- [EXERCISE BRIEF]: Write out each record exactly as given, but do not include the pictures.

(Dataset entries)

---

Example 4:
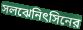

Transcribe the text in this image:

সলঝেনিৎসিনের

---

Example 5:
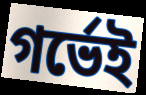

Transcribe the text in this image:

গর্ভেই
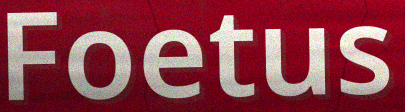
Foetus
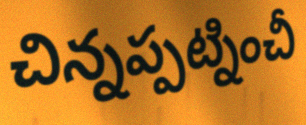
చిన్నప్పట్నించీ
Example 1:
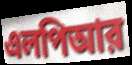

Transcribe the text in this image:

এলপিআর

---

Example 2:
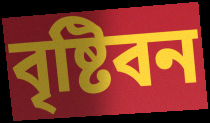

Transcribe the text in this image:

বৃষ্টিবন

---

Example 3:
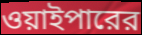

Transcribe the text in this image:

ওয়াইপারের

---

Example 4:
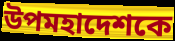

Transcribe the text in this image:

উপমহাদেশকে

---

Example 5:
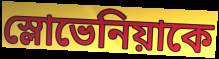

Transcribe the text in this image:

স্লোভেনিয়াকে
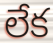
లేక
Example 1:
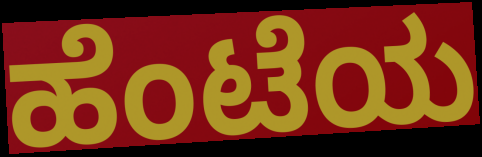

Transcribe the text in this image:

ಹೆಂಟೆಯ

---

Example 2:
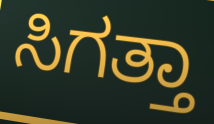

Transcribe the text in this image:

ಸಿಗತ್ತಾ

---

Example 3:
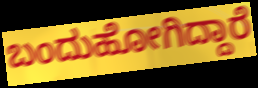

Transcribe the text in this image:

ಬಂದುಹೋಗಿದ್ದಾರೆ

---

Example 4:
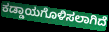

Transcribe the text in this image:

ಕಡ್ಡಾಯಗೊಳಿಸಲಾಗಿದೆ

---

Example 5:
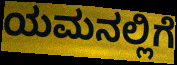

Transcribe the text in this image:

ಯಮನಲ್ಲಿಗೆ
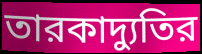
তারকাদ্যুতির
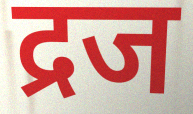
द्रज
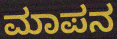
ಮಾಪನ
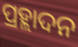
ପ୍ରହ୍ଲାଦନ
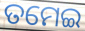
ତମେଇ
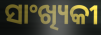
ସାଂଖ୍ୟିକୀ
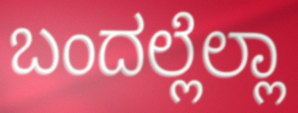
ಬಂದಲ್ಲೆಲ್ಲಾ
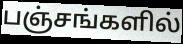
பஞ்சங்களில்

- [SOLUTION FOR THIS PROBLEM]:
---

Example 4:

Transcribe the text in this image:

সলঝেনিৎসিনের

---

Example 5:

Transcribe the text in this image:

গর্ভেই
Foetus
చిన్నప్పట్నించీ
Example 1:

Transcribe the text in this image:

এলপিআর

---

Example 2:

Transcribe the text in this image:

বৃষ্টিবন

---

Example 3:

Transcribe the text in this image:

ওয়াইপারের

---

Example 4:

Transcribe the text in this image:

উপমহাদেশকে

---

Example 5:

Transcribe the text in this image:

স্লোভেনিয়াকে
లేక
Example 1:

Transcribe the text in this image:

ಹೆಂಟೆಯ

---

Example 2:

Transcribe the text in this image:

ಸಿಗತ್ತಾ

---

Example 3:

Transcribe the text in this image:

ಬಂದುಹೋಗಿದ್ದಾರೆ

---

Example 4:

Transcribe the text in this image:

ಕಡ್ಡಾಯಗೊಳಿಸಲಾಗಿದೆ

---

Example 5:

Transcribe the text in this image:

ಯಮನಲ್ಲಿಗೆ
তারকাদ্যুতির
द्रज
ಮಾಪನ
ପ୍ରହ୍ଲାଦନ
ତମେଇ
ସାଂଖ୍ୟିକୀ
ಬಂದಲ್ಲೆಲ್ಲಾ
பஞ்சங்களில்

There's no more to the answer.